As previously mentioned, several variables in the dataset exhibit a highly right-skewed distribution with a large number of outliers. In regression models, skewed data can lead to poor generalization performance and inaccurate predictions. Moreover, the presence of outliers can negatively impact logistic regression models, increasing the likelihood of misclassifications. To mitigate the effects of both skewness and outliers, a log transformation was applied to variables exhibiting severe skewness, including Credit_Limit, Total_Trans_Amt, Total_Ct_Chng_Q4_Q1, and Total_Amt_Chng_Q4_Q1. Log transformations help reduce skewness by compressing the scale of larger values, making the distribution more symmetrical (Frost, n.d., a).

The dataset contains a large number of continuous variables, each with varying scales. Maintaining the original scale of the variables within the regression analysis may lead to misleading results, due to the regression placing more weight on the variables with larger scales (e.g., Credit Limit) than compared to variables with smaller scales (e.g., Customer Age).
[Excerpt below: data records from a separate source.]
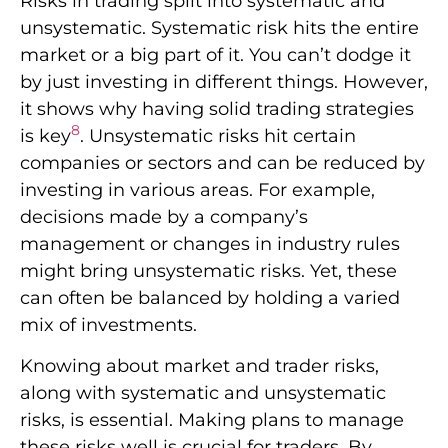
Risks in trading split into systematic and
unsystematic. Systematic risk hits the entire
market or a big part of it. You can’t dodge it
by just investing in different things. However,
it shows why having solid trading strategies
8
is key
. Unsystematic risks hit certain
companies or sectors and can be reduced by
investing in various areas. For example,
decisions made by a company’s
management or changes in industry rules
might bring unsystematic risks. Yet, these
can often be balanced by holding a varied
mix of investments.
Knowing about market and trader risks,
along with systematic and unsystematic
risks, is essential. Making plans to manage
these risks well is crucial for traders. By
Standardization helps to equalize the contributions of each variable to the model (Frost, n.d., b). While standardization is not explicitly required for logistic regression, it can improve the optimization process, leading to faster convergence. The following variables were standardized using the StandardScaler tool in Python: Customer_Age, Credit_Limit, Total_Trans_Amt, Total_Amt_Chng_Q4_Q1, Total_Ct_Chng_Q4_Q1, Total_Revolving_Bal. A new scaled version of each variable was added to the data frame, in which they had a mean of zero and standard deviation of one.

Modeling Phase

Three models were developed to predict customer credit card churn.

Logistic Regression: This baseline model is well-suited for binary classification problems. It applies the sigmoid function to estimate the probability of churn, mapping outputs to a range between 0 and 1, and provides interpretable coefficients for feature impact (Tan et al., 2019).
Random Forests: An ensemble learning method that combines multiple decision trees to improve predictive accuracy and robustness. Each tree is trained on a random subset of data and features, reducing overfitting and enhancing generalization. Final predictions are based on majority voting across trees (Tan et al., 2019).
XGBoost: An advanced gradient boosting algorithm that builds trees sequentially, with each tree correcting the errors of the previous one. XGBoost optimizes performance using regularization, shrinkage, and feature subsampling, making it highly effective for handling imbalanced data and capturing complex feature interactions (Tan et al., 2019).